▸ Work request
The expected output is every entry below, exact in every character.

▸ Extracted entries

******************************

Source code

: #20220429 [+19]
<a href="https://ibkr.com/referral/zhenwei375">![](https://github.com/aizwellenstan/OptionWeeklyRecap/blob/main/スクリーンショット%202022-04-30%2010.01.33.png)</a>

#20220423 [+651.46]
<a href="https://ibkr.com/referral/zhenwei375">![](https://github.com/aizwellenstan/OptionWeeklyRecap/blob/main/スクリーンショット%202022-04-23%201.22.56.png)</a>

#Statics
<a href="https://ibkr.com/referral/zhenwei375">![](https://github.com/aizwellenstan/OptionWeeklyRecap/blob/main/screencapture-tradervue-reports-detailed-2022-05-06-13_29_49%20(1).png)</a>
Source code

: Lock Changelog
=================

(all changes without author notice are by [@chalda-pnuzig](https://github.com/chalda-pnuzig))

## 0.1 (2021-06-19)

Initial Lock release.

******************************

▸ Answer to the exercise
Source code

: #20220429 [+19]
<a href="https://ibkr.com/referral/zhenwei375">![](https://github.com/aizwellenstan/OptionWeeklyRecap/blob/main/スクリーンショット%202022-04-30%2010.01.33.png)</a>

#20220423 [+651.46]
<a href="https://ibkr.com/referral/zhenwei375">![](https://github.com/aizwellenstan/OptionWeeklyRecap/blob/main/スクリーンショット%202022-04-23%201.22.56.png)</a>

#Statics
<a href="https://ibkr.com/referral/zhenwei375">![](https://github.com/aizwellenstan/OptionWeeklyRecap/blob/main/screencapture-tradervue-reports-detailed-2022-05-06-13_29_49%20(1).png)</a>
Source code

: Lock Changelog
=================

(all changes without author notice are by [@chalda-pnuzig](https://github.com/chalda-pnuzig))

## 0.1 (2021-06-19)

Initial Lock release.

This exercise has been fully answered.